Four female friends in “Summering” know that change is coming as they enjoy their last few days of summer break before starting middle school, but what lies ahead is beyond their imagination. Before they dive head first into a new stage of their lives, they stumble upon their own “Stand By Me” adventure in James Ponsoldt’s latest film. But, sadly, the homage to the classic film falls flat in several ways, mainly with how “Summering” struggles to figure out what type of film it wants to be and its lack of development with its characters.
The film opens with what appears to be the start of a slasher film as three young girls are cowering in fear in a bathtub. As a giant, scary shadow appears on the other side of the curtain, it’s revealed to be another young girl chasing after them in a friendly game. As the four girls frolic outside — with some dreamy shots captured by cinematographer Greta Zozula — it seems like there’s not a care in their world.

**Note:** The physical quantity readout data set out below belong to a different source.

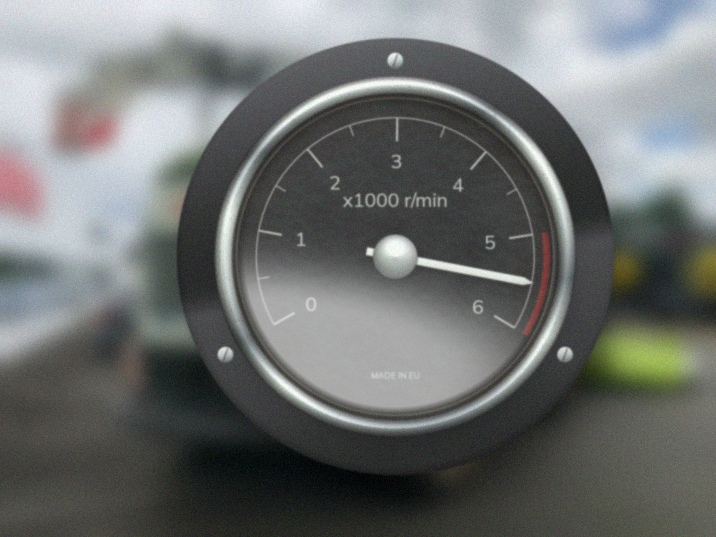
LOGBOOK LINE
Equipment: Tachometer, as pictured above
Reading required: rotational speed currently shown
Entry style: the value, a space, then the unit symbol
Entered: 5500 rpm
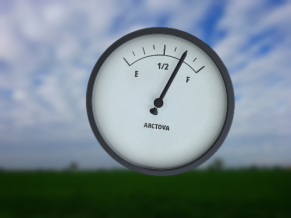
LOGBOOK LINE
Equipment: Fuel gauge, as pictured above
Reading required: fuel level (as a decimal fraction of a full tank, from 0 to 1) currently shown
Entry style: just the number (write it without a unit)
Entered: 0.75
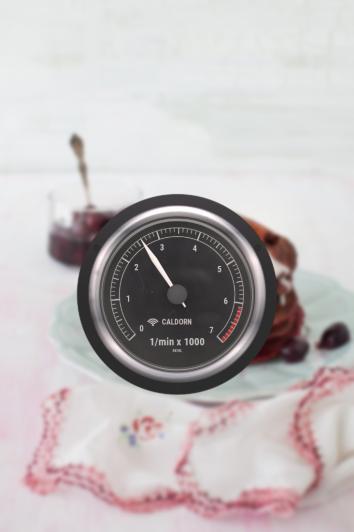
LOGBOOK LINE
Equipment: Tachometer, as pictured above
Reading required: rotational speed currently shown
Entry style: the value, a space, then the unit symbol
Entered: 2600 rpm
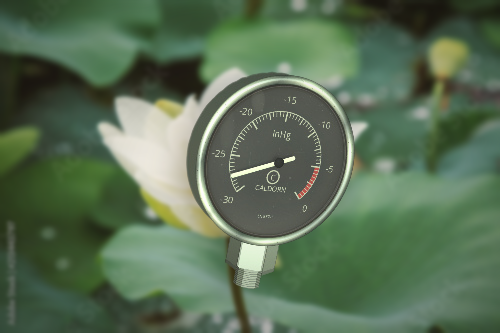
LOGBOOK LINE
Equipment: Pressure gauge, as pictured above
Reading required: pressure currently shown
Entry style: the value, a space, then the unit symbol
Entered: -27.5 inHg
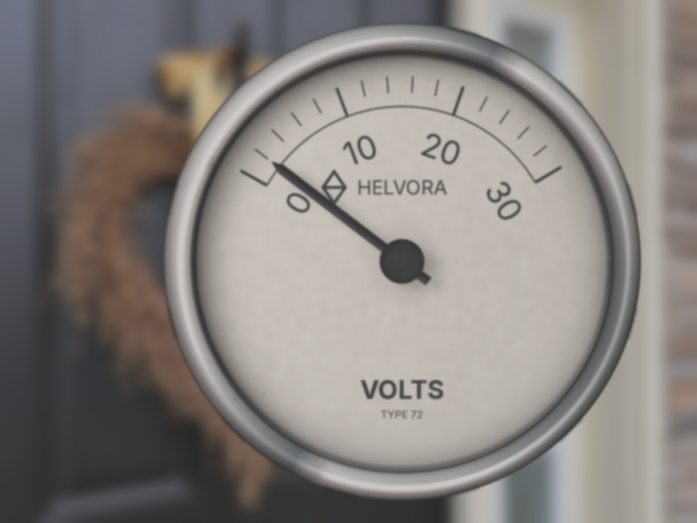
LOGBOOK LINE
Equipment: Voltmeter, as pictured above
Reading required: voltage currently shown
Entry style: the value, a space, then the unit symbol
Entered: 2 V
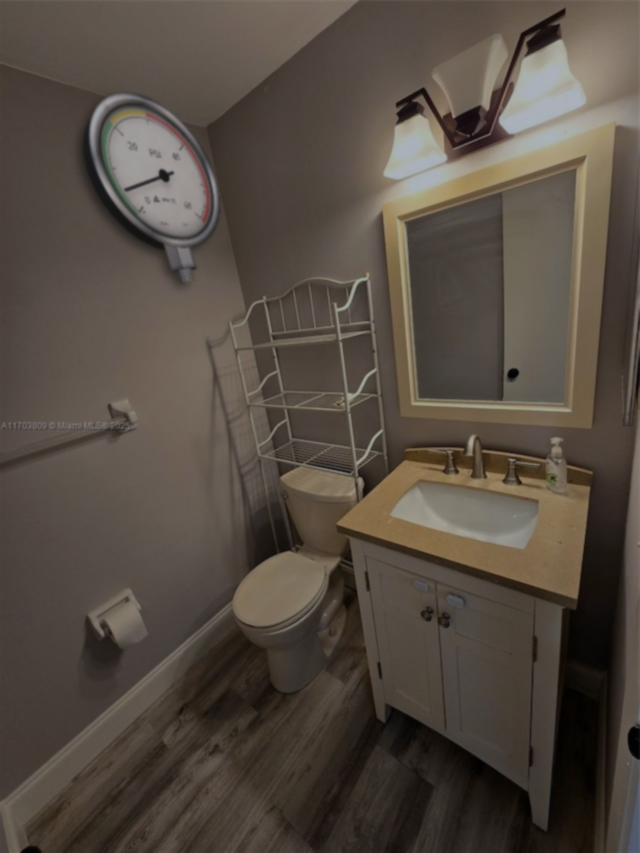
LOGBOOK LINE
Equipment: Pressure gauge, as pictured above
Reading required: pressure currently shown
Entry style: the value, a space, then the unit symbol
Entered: 5 psi
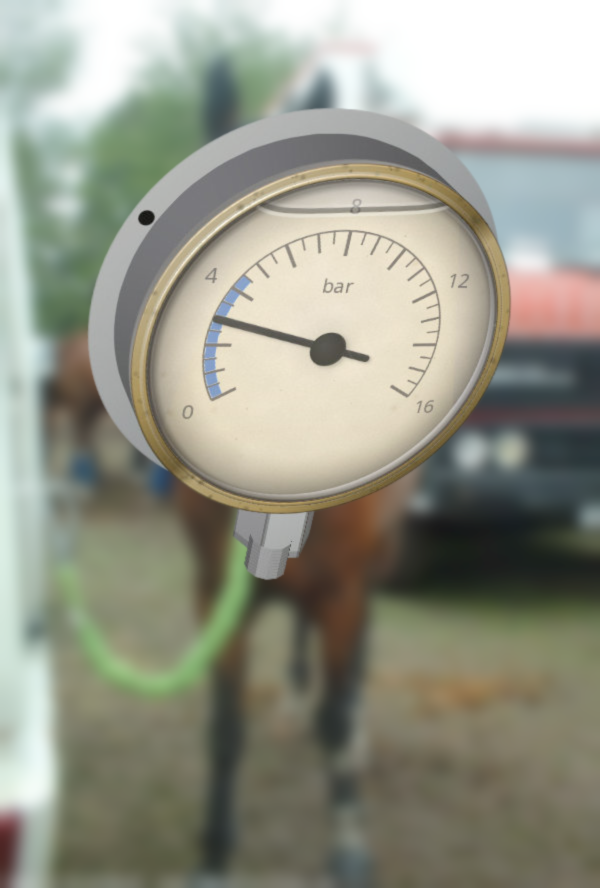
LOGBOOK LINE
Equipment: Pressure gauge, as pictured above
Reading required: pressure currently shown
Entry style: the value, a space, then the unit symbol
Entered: 3 bar
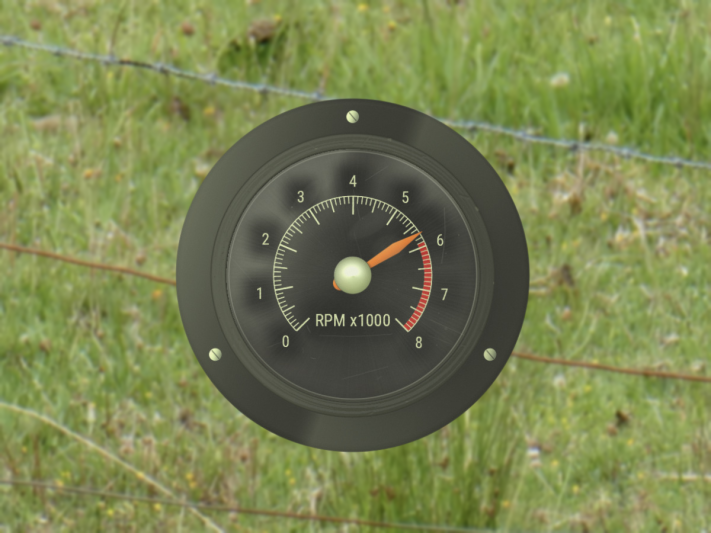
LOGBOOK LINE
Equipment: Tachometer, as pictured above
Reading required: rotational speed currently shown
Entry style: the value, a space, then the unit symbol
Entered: 5700 rpm
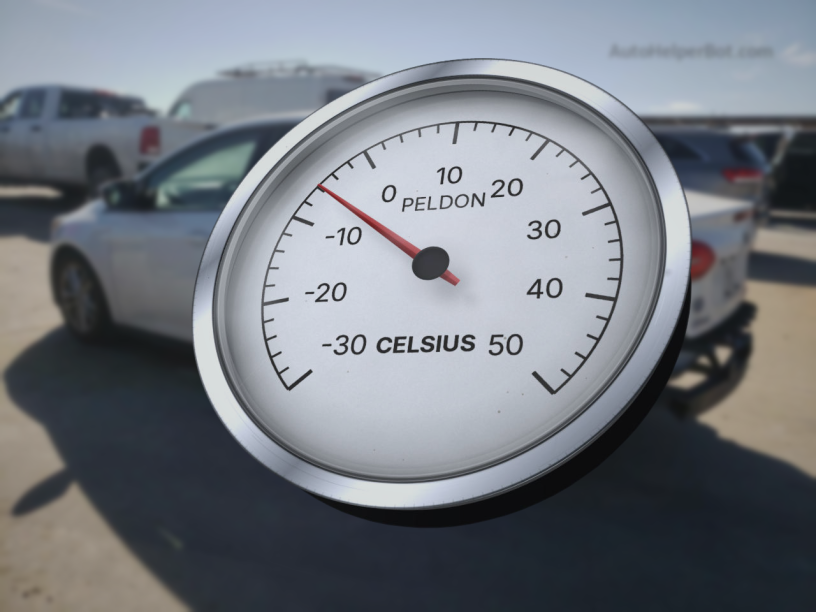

However, their innocence is quickly cut short when they discover a dead body one afternoon. Rather than calling the police, which Mari (Eden Grace Redfield), the most reasonable of the bunch, suggests, they instead set out to solve the mystery surrounding the man’s death. We also soon realize that these young girls are experiencing personal struggles other than just starting a new school year. Daisy (Lia Barnett) has a tough home life that includes a distant mother and a father who recently disappeared; Mari is worried about going to a Catholic school and being away from her friends; Spiritual Lola (Sanai Victoria) and more down-to-earth Dina (Madalen Mills) also seem to be drifting apart. It’s a tough period in childhood for anyone to navigate, and these four girls each have plenty of anxieties that keep them up at night.
Unfortunately, the script fails to develop these characters in a nuanced way. Though we know the girls’ problems, there’s no other development among them throughout the film. Daisy seems defined by her unfortunate home life rather than any other character trait. There’s also nothing memorable about the three other girls. Rather than being complex humans — all preteen girls are quite multifaceted, in case you didn’t know — they become these two-dimensional characters who are, in all honesty, boring to watch. Not even the dialogue sounds remotely close to what young girls, or any preteen, would say. “In case you haven’t noticed, growing up isn’t great,” is uttered at one point. When have you ever heard a child say that? A female writer was desperately needed on the team to add something, anything more to these characters.
This lack of depth is also caused by a film that seems confused by the direction it wants to take. It goes from this dreamy, idyllic opening to a mystery that ends up folding into a coming-of-age story. By the end of it, there was no point in having the dead body in the film anyway since there wasn’t a whole lot of mystery to be solved, and there wasn’t anything interesting that happened. Instead, the film should have just let preteens be their messy preteen selves. It’s the strongest when the girls get to talk about everything and nothing in particular, like how most kids speak. At the start of the film, the girls discuss what they’d rename themselves and the pros and cons of wearing school uniforms. It’s sweet, innocent conversations like this that actually make a coming-of-age film so pure and enjoyable to watch, not forced conversations that do nothing but try to progress a shallow story forward.
“Summering” could have been something special if it let its four female heroes shine and show their true selves, but a messy script with an uninteresting mystery took precedence. It’s easy to say the script and plot, like its characters, have much growing to do, but with an 87-minute runtime, it thankfully doesn’t overstay its welcome.
THE FINAL SCORE
THE GOOD – The short runtime doesn’t overstay its welcome. There are some great shots captured by cinematographer Greta Zozula. The most enjoyable parts are when the girls lie around and talk among themselves.
THE BAD – It never lands in terms of what type of film it wants to be. In fact, a lot of it seems forced and disingenuous, making it quite a dull watch. The script falls flat in many ways, like how you don’t feel like you know these girls that well by the end.